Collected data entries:
= = = = = = =
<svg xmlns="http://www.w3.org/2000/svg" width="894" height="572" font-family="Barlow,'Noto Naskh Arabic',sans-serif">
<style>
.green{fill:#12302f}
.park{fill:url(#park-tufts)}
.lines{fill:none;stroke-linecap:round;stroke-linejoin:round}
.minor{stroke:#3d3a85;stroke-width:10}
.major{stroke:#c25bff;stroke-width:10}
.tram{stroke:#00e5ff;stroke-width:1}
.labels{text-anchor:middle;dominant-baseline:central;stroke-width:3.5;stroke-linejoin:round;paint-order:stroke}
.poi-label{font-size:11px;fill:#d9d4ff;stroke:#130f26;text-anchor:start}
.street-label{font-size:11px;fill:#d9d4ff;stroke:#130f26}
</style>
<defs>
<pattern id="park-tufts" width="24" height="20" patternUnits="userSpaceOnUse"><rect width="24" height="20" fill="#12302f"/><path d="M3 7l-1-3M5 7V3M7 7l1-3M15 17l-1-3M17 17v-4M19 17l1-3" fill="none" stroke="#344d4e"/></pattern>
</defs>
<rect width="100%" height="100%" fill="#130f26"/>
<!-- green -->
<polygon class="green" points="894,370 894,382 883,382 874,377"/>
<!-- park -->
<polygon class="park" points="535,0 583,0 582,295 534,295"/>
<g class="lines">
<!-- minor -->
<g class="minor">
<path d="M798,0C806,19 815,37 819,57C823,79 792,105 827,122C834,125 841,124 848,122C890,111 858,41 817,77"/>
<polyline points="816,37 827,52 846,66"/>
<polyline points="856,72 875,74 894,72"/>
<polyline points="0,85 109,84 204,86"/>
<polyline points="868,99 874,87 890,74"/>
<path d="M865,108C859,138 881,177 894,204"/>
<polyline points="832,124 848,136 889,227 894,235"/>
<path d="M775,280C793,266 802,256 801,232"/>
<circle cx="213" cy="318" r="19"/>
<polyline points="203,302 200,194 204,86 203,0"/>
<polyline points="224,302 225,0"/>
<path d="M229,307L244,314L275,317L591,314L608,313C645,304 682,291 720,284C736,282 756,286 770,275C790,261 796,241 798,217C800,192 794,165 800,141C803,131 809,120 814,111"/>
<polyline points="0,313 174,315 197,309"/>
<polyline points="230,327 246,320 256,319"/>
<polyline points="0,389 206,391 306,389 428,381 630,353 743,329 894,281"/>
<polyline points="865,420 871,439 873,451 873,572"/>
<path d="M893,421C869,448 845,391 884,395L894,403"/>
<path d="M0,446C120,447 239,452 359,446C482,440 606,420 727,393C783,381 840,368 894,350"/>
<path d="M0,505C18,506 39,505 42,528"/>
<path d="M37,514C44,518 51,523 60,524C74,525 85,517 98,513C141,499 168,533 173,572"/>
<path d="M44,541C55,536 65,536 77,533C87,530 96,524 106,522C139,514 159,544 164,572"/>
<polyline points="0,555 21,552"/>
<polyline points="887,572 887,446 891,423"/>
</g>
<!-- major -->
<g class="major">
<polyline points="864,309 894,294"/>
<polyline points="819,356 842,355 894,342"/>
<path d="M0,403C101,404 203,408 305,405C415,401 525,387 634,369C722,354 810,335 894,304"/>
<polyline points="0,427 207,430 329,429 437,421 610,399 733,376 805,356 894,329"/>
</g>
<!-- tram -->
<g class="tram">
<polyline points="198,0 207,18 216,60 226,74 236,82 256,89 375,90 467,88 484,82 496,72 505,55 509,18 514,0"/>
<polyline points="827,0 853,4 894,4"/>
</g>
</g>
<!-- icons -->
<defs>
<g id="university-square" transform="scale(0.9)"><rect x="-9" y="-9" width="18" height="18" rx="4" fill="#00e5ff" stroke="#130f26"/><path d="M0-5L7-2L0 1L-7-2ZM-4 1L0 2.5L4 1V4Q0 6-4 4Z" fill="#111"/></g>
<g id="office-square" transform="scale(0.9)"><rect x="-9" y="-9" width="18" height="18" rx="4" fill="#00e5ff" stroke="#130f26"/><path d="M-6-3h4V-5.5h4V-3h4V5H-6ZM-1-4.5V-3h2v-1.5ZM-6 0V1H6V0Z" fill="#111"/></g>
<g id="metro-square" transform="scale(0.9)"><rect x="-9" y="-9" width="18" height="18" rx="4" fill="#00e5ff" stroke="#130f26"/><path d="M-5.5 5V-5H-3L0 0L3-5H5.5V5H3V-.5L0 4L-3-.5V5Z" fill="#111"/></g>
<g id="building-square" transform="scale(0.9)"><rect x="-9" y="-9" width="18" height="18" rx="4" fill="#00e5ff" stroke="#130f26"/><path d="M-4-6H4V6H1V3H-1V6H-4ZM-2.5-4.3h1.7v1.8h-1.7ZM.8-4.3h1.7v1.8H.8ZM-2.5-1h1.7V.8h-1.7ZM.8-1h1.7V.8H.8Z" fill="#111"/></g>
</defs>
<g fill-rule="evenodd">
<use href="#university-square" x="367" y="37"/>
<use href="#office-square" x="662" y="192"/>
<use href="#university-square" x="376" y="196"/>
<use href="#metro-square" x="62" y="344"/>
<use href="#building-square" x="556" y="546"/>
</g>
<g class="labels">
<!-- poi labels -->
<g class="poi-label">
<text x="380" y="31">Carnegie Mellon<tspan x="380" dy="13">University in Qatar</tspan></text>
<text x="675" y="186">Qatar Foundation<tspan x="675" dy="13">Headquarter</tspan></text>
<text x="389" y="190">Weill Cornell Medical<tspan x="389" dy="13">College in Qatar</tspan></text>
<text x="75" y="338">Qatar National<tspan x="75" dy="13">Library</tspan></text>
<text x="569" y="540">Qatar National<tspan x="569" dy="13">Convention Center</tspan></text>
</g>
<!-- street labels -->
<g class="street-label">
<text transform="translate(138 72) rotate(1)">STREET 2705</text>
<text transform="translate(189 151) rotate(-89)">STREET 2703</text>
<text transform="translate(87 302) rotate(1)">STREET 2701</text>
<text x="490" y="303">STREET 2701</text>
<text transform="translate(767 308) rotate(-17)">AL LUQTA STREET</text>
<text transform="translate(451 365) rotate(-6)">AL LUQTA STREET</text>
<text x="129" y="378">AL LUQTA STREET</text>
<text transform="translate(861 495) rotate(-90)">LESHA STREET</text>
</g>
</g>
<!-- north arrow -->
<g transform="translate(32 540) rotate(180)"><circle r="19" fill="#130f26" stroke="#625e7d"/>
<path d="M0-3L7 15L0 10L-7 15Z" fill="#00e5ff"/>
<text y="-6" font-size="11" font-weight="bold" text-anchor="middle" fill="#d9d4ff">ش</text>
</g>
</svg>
= = = = = = =
> **What this task involves**:
What is needed is each line of the data, printed exactly.

> **Written response**:
<svg xmlns="http://www.w3.org/2000/svg" width="894" height="572" font-family="Barlow,'Noto Naskh Arabic',sans-serif">
<style>
.green{fill:#12302f}
.park{fill:url(#park-tufts)}
.lines{fill:none;stroke-linecap:round;stroke-linejoin:round}
.minor{stroke:#3d3a85;stroke-width:10}
.major{stroke:#c25bff;stroke-width:10}
.tram{stroke:#00e5ff;stroke-width:1}
.labels{text-anchor:middle;dominant-baseline:central;stroke-width:3.5;stroke-linejoin:round;paint-order:stroke}
.poi-label{font-size:11px;fill:#d9d4ff;stroke:#130f26;text-anchor:start}
.street-label{font-size:11px;fill:#d9d4ff;stroke:#130f26}
</style>
<defs>
<pattern id="park-tufts" width="24" height="20" patternUnits="userSpaceOnUse"><rect width="24" height="20" fill="#12302f"/><path d="M3 7l-1-3M5 7V3M7 7l1-3M15 17l-1-3M17 17v-4M19 17l1-3" fill="none" stroke="#344d4e"/></pattern>
</defs>
<rect width="100%" height="100%" fill="#130f26"/>
<!-- green -->
<polygon class="green" points="894,370 894,382 883,382 874,377"/>
<!-- park -->
<polygon class="park" points="535,0 583,0 582,295 534,295"/>
<g class="lines">
<!-- minor -->
<g class="minor">
<path d="M798,0C806,19 815,37 819,57C823,79 792,105 827,122C834,125 841,124 848,122C890,111 858,41 817,77"/>
<polyline points="816,37 827,52 846,66"/>
<polyline points="856,72 875,74 894,72"/>
<polyline points="0,85 109,84 204,86"/>
<polyline points="868,99 874,87 890,74"/>
<path d="M865,108C859,138 881,177 894,204"/>
<polyline points="832,124 848,136 889,227 894,235"/>
<path d="M775,280C793,266 802,256 801,232"/>
<circle cx="213" cy="318" r="19"/>
<polyline points="203,302 200,194 204,86 203,0"/>
<polyline points="224,302 225,0"/>
<path d="M229,307L244,314L275,317L591,314L608,313C645,304 682,291 720,284C736,282 756,286 770,275C790,261 796,241 798,217C800,192 794,165 800,141C803,131 809,120 814,111"/>
<polyline points="0,313 174,315 197,309"/>
<polyline points="230,327 246,320 256,319"/>
<polyline points="0,389 206,391 306,389 428,381 630,353 743,329 894,281"/>
<polyline points="865,420 871,439 873,451 873,572"/>
<path d="M893,421C869,448 845,391 884,395L894,403"/>
<path d="M0,446C120,447 239,452 359,446C482,440 606,420 727,393C783,381 840,368 894,350"/>
<path d="M0,505C18,506 39,505 42,528"/>
<path d="M37,514C44,518 51,523 60,524C74,525 85,517 98,513C141,499 168,533 173,572"/>
<path d="M44,541C55,536 65,536 77,533C87,530 96,524 106,522C139,514 159,544 164,572"/>
<polyline points="0,555 21,552"/>
<polyline points="887,572 887,446 891,423"/>
</g>
<!-- major -->
<g class="major">
<polyline points="864,309 894,294"/>
<polyline points="819,356 842,355 894,342"/>
<path d="M0,403C101,404 203,408 305,405C415,401 525,387 634,369C722,354 810,335 894,304"/>
<polyline points="0,427 207,430 329,429 437,421 610,399 733,376 805,356 894,329"/>
</g>
<!-- tram -->
<g class="tram">
<polyline points="198,0 207,18 216,60 226,74 236,82 256,89 375,90 467,88 484,82 496,72 505,55 509,18 514,0"/>
<polyline points="827,0 853,4 894,4"/>
</g>
</g>
<!-- icons -->
<defs>
<g id="university-square" transform="scale(0.9)"><rect x="-9" y="-9" width="18" height="18" rx="4" fill="#00e5ff" stroke="#130f26"/><path d="M0-5L7-2L0 1L-7-2ZM-4 1L0 2.5L4 1V4Q0 6-4 4Z" fill="#111"/></g>
<g id="office-square" transform="scale(0.9)"><rect x="-9" y="-9" width="18" height="18" rx="4" fill="#00e5ff" stroke="#130f26"/><path d="M-6-3h4V-5.5h4V-3h4V5H-6ZM-1-4.5V-3h2v-1.5ZM-6 0V1H6V0Z" fill="#111"/></g>
<g id="metro-square" transform="scale(0.9)"><rect x="-9" y="-9" width="18" height="18" rx="4" fill="#00e5ff" stroke="#130f26"/><path d="M-5.5 5V-5H-3L0 0L3-5H5.5V5H3V-.5L0 4L-3-.5V5Z" fill="#111"/></g>
<g id="building-square" transform="scale(0.9)"><rect x="-9" y="-9" width="18" height="18" rx="4" fill="#00e5ff" stroke="#130f26"/><path d="M-4-6H4V6H1V3H-1V6H-4ZM-2.5-4.3h1.7v1.8h-1.7ZM.8-4.3h1.7v1.8H.8ZM-2.5-1h1.7V.8h-1.7ZM.8-1h1.7V.8H.8Z" fill="#111"/></g>
</defs>
<g fill-rule="evenodd">
<use href="#university-square" x="367" y="37"/>
<use href="#office-square" x="662" y="192"/>
<use href="#university-square" x="376" y="196"/>
<use href="#metro-square" x="62" y="344"/>
<use href="#building-square" x="556" y="546"/>
</g>
<g class="labels">
<!-- poi labels -->
<g class="poi-label">
<text x="380" y="31">Carnegie Mellon<tspan x="380" dy="13">University in Qatar</tspan></text>
<text x="675" y="186">Qatar Foundation<tspan x="675" dy="13">Headquarter</tspan></text>
<text x="389" y="190">Weill Cornell Medical<tspan x="389" dy="13">College in Qatar</tspan></text>
<text x="75" y="338">Qatar National<tspan x="75" dy="13">Library</tspan></text>
<text x="569" y="540">Qatar National<tspan x="569" dy="13">Convention Center</tspan></text>
</g>
<!-- street labels -->
<g class="street-label">
<text transform="translate(138 72) rotate(1)">STREET 2705</text>
<text transform="translate(189 151) rotate(-89)">STREET 2703</text>
<text transform="translate(87 302) rotate(1)">STREET 2701</text>
<text x="490" y="303">STREET 2701</text>
<text transform="translate(767 308) rotate(-17)">AL LUQTA STREET</text>
<text transform="translate(451 365) rotate(-6)">AL LUQTA STREET</text>
<text x="129" y="378">AL LUQTA STREET</text>
<text transform="translate(861 495) rotate(-90)">LESHA STREET</text>
</g>
</g>
<!-- north arrow -->
<g transform="translate(32 540) rotate(180)"><circle r="19" fill="#130f26" stroke="#625e7d"/>
<path d="M0-3L7 15L0 10L-7 15Z" fill="#00e5ff"/>
<text y="-6" font-size="11" font-weight="bold" text-anchor="middle" fill="#d9d4ff">ش</text>
</g>
</svg>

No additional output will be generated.